Concern that faithless electors can disrupt presidential elections remains—and may have impacted the Court’s decisions in Chiafalo and Baca. During oral arguments, Justice Kavanaugh appeared to fear that unbound electors would create chaos by possibly deciding elections against the will of the people. So how do we best avoid the “chaos” that the Court feared? The amalgamation of State laws, even when sanctioned by the Supreme Court, do not provide complete protection from volatility in presidential elections. Eighteen states still have no requirement binding electors to their state’s popular vote. A majority of states still count faithless votes. And there is no uniform “faithless elector” statute across the states. “Chaos” can still reign. The only way to truly rid our country of uncertainty over the discretion of electors is to abolish the role of electors. Voters’ choice for president does not need to be sanctioned by a group of gatekeeping political party members.
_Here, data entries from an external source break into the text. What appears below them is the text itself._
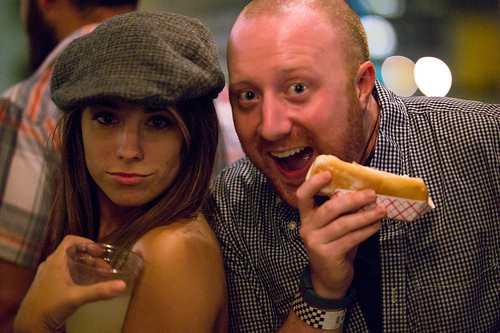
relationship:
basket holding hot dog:
[326, 188, 435, 222] [303, 158, 427, 200]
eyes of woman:
[79, 106, 176, 134] [11, 10, 226, 333]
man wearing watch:
[204, 0, 500, 333] [295, 267, 384, 312]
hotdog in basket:
[299, 153, 427, 203] [321, 183, 442, 224]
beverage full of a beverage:
[64, 240, 145, 333] [58, 288, 128, 328]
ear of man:
[352, 57, 376, 112] [204, 0, 500, 333]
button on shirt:
[288, 221, 297, 231] [209, 80, 451, 327]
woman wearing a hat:
[11, 10, 226, 333] [25, 10, 229, 110]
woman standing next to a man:
[11, 10, 226, 333] [204, 0, 500, 333]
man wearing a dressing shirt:
[204, 0, 500, 333] [201, 88, 484, 331]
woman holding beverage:
[11, 10, 226, 333] [56, 235, 152, 329]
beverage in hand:
[56, 235, 152, 329] [43, 238, 138, 331]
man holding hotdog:
[204, 0, 500, 333] [299, 151, 429, 195]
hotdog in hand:
[299, 151, 429, 195] [284, 164, 394, 298]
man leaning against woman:
[204, 0, 500, 333] [11, 10, 226, 333]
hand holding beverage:
[12, 231, 127, 327] [40, 240, 145, 330]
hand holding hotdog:
[293, 170, 387, 301] [299, 150, 438, 205]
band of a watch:
[283, 304, 350, 331] [284, 270, 320, 301]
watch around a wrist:
[284, 270, 320, 301] [294, 279, 354, 325]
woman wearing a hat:
[11, 10, 226, 333] [46, 10, 227, 111]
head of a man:
[217, 7, 379, 212] [204, 0, 500, 333]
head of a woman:
[49, 24, 210, 225] [11, 10, 226, 333]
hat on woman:
[42, 2, 233, 122] [11, 10, 226, 333]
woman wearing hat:
[11, 10, 226, 333] [41, 8, 237, 110]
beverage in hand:
[64, 240, 145, 333] [12, 231, 127, 327]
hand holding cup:
[12, 231, 127, 327] [55, 237, 149, 327]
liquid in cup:
[60, 284, 131, 331] [62, 231, 142, 327]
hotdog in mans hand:
[299, 153, 427, 203] [287, 161, 395, 291]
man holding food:
[219, 11, 482, 320] [298, 153, 433, 217]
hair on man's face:
[236, 84, 369, 191] [222, 7, 385, 199]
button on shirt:
[283, 217, 298, 238] [207, 78, 500, 333]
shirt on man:
[230, 116, 485, 318] [219, 11, 482, 320]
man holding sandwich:
[219, 11, 482, 320] [288, 155, 446, 218]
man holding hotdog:
[219, 11, 482, 320] [299, 153, 427, 203]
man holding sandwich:
[219, 11, 482, 320] [293, 150, 445, 213]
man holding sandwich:
[219, 11, 482, 320] [298, 152, 428, 227]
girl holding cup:
[8, 7, 226, 328] [53, 237, 152, 321]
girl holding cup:
[8, 7, 226, 328] [53, 237, 157, 330]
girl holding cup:
[8, 7, 226, 328] [55, 237, 149, 327]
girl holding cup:
[8, 7, 226, 328] [61, 233, 145, 323]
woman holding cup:
[11, 10, 226, 333] [55, 237, 149, 327]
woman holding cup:
[10, 10, 227, 323] [61, 233, 145, 323]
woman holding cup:
[10, 10, 227, 323] [54, 238, 143, 329]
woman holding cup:
[10, 10, 227, 323] [55, 237, 149, 327]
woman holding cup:
[10, 10, 227, 323] [60, 230, 151, 327]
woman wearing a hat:
[10, 10, 227, 323] [50, 4, 223, 107]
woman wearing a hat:
[10, 10, 227, 323] [40, 7, 222, 112]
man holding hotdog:
[204, 0, 500, 333] [299, 153, 427, 203]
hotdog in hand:
[299, 153, 427, 203] [297, 172, 387, 291]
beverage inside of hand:
[64, 240, 145, 333] [26, 236, 130, 329]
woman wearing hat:
[11, 10, 226, 333] [56, 40, 225, 100]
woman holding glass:
[11, 10, 226, 333] [69, 240, 137, 329]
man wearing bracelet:
[204, 0, 500, 333] [283, 280, 353, 331]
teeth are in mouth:
[261, 139, 311, 176] [264, 135, 313, 175]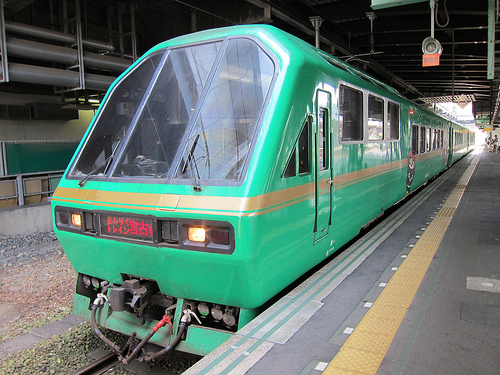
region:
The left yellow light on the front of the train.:
[72, 210, 77, 226]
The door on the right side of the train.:
[315, 89, 330, 240]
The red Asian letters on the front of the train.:
[105, 219, 153, 241]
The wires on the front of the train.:
[80, 284, 199, 361]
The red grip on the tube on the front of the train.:
[153, 315, 174, 337]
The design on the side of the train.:
[406, 149, 416, 194]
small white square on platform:
[309, 356, 332, 373]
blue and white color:
[232, 339, 260, 360]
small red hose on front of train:
[147, 312, 177, 339]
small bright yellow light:
[177, 222, 207, 247]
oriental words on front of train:
[98, 208, 160, 241]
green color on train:
[251, 242, 299, 284]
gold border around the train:
[193, 190, 273, 217]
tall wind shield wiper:
[174, 128, 217, 196]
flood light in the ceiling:
[404, 30, 453, 70]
A constitutional amendment to rid our country of this anachronistic and ceremonial role will quell fears that unbound electors are a recipe for turmoil. Also, the eradication of the office of presidential elector is not partisan; candidates of both parties are equally vulnerable to losing faithless electors’ votes. An amendment will stabilize our presidential elections and prevent an undemocratic body from potentially overriding the will of millions of voters. If all of the States that already restrict elector discretion approved the amendment, only two more states would need to ratify it. These states are represented by 267 members of the House of Representatives and 64 senators—close to the two-thirds majority required to pass an amendment.
This amendment must consider the concerns of those who advocate for allowing unbound electors. These advocates’ main concern relates to what would happen if a candidate died after the general election, but prior to the Electoral College vote. These scholars argue that electors are crucial in this scenario because they could use their discretion to select a qualified replacement candidate. An amendment abolishing electors must incorporate presidential succession guidelines mirroring those in the Twenty-Fifth Amendment. If a presidential candidate dies before the Electoral College meets, the electoral votes should be allocated to the deceased candidate’s vice-presidential running mate. Congress should also provide for a scenario where the vice-president elect also dies or there is no clear vice-president for the incoming administration.
In the meantime, states should adopt a uniform statute that removes and replaces nonconforming electors with alternates who will vote according to each state’s respective popular vote. The law should contain exceptions for scenarios like the ones described above. The adoption of a uniform statute will avoid uncertainty in contentious presidential elections until an amendment is passed. Nevertheless, an amendment is the only way to ensure that the will of the people is carried out.